COLUMN: Visiting truth's grave

Time Magazine asked a pressing and disturbing question on its cover Thursday morning: “Is truth dead?”.

I thought long and hard about the unfortunate situation we’ve found ourselves in — Trump’s false claims on Twitter have seamlessly eradicated the border that previously existed between liars and truth-tellers.

Truth and trust go hand in hand. Regardless of whether you believe what Trump says, one must admit that after he assumed office, the country has revolved around him.

The wiretap claims, the staff shakeups, the size of his inauguration crowd, the ongoing war with the press, the golfing trips to Florida, the dwindling performance of his daughter’s clothing line — it’s all about Trump with a capital T. Truth has gone out the window.

He is a 70-year-old with a 14-year-old’s ego, he acts as if he knows everything, and, as Nancy Gibbs stated in her article ”When a President Can’t be Taken at his Word,” in Time Magazine, “shamelessness is not just a strength, it’s a strategy.”

To Trump, an apology is as fictional as a unicorn.

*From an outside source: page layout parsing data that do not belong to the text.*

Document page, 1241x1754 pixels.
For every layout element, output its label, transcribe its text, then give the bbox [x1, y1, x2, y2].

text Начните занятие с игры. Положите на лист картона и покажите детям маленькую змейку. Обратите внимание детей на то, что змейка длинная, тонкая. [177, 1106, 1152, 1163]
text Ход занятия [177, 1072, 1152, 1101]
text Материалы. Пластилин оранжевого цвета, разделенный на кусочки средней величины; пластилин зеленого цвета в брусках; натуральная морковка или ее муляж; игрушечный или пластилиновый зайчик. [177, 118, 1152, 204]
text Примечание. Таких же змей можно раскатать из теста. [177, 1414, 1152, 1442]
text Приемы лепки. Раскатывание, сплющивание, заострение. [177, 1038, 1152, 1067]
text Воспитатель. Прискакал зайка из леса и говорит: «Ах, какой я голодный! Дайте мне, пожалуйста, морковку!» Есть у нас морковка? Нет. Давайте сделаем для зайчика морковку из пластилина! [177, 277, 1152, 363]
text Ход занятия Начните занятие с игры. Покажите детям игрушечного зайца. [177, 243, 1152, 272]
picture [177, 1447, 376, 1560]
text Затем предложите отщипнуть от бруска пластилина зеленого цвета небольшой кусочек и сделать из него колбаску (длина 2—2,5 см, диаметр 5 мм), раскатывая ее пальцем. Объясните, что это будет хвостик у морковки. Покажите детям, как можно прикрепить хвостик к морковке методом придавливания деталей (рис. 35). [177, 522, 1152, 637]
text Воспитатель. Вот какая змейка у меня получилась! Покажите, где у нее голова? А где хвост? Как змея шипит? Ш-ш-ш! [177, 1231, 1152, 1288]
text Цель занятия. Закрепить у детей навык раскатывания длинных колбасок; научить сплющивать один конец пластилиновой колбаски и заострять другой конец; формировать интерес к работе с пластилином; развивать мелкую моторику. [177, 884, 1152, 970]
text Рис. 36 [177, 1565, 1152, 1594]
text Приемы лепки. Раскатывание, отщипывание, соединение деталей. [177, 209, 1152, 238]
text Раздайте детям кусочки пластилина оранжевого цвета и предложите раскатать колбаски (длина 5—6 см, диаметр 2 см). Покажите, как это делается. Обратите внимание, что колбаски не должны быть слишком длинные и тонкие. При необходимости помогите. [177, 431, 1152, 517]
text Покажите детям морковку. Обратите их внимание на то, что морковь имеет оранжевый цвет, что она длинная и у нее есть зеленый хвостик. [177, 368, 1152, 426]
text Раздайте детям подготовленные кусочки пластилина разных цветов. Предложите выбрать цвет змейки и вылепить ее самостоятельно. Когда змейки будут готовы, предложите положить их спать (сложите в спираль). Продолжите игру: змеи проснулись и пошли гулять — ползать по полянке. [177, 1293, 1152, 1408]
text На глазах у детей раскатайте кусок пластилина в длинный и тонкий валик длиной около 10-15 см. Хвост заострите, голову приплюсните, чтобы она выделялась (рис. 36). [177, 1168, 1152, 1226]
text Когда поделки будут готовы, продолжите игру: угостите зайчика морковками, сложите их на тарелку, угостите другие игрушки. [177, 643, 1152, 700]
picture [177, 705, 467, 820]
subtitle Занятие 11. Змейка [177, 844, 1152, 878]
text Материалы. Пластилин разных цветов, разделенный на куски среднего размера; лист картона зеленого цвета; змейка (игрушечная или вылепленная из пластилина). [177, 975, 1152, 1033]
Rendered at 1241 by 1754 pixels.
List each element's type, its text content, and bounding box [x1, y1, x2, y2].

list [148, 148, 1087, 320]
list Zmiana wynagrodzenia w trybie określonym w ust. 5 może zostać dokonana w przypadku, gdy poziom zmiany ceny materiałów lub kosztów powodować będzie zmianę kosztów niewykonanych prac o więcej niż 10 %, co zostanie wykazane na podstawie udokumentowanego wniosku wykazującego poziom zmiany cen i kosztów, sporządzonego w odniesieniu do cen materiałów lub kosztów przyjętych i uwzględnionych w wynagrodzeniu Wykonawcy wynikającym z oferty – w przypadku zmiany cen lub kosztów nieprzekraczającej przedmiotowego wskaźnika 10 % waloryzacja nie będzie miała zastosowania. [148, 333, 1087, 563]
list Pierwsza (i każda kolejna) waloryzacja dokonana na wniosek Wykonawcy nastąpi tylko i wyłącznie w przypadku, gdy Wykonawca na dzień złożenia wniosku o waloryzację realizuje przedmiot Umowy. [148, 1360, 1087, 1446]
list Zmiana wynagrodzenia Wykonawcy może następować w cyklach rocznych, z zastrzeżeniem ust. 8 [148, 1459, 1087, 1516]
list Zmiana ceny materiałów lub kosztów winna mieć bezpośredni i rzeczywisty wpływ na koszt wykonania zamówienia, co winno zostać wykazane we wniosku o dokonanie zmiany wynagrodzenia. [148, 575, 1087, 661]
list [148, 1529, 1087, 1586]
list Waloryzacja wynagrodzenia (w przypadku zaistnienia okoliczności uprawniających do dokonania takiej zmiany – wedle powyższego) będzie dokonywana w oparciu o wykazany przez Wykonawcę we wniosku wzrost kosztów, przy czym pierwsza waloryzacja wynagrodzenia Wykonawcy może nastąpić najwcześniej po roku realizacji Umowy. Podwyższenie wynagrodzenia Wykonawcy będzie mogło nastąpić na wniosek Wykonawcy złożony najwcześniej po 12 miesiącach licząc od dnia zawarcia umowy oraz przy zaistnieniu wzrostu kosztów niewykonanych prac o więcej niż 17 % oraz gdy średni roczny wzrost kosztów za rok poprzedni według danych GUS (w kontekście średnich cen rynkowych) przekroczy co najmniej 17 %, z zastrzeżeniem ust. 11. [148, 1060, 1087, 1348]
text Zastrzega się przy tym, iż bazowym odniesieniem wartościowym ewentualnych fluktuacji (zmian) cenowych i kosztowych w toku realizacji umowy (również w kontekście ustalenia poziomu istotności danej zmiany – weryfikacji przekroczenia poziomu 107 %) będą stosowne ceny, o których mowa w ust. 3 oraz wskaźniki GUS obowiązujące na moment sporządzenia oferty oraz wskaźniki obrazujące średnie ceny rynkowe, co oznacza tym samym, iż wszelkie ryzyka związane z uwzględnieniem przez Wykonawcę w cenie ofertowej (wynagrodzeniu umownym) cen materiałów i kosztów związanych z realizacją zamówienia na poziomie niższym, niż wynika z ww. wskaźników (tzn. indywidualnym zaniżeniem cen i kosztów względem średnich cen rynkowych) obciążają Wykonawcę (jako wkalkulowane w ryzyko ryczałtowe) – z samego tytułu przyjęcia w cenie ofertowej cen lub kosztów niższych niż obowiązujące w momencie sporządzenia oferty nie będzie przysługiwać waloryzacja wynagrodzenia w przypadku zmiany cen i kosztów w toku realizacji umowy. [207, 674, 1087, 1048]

The worst part is that social and political scientists have proven that correcting incorrect information can prove to be detrimental. “The repetition of a false statement, even in the course of disputing it, often increases the number of people who believe it,” wrote Gibbs.

Take this article that ran on Politico in November: ”Trump’s baseless assertions of voter fraud called ‘stunning.’” The effect of this headline should be that people realize his voter fraud allegations are wrong, but people that always agree with Trump will simply see these three words: Trump. Voter fraud. It simply reinforces people’s existing beliefs.

The heart of the problem lies with the fact that his false claims are the ones that are being talked about the most. When Trump tweets a falsehood, TIME reported it was retweeted on average 28,550 times, as opposed to his other tweets, which average 23,945 times.

Those tweets that were the most false were quoted on television more than twice as often as Trump’s truthful tweets.

It all comes down to controversy. If a tweet isn’t controversial, people are more likely to glaze over it and consider it old news. But when Trump makes a claim out of left field, people are going to be talking about it. A lot.

The same thing can be said about the wiretapping claims among many other statements Trump has made, absent of truth.

To Trump, being proven false is just a precursor to being proved right. When a steadfast liar begins to honestly believe his own falsehoods, there’s no convincing him otherwise.

If truth is in fact dead, we better start working on a speedy resurrection because there’s no way this country can survive on such shaky grounds.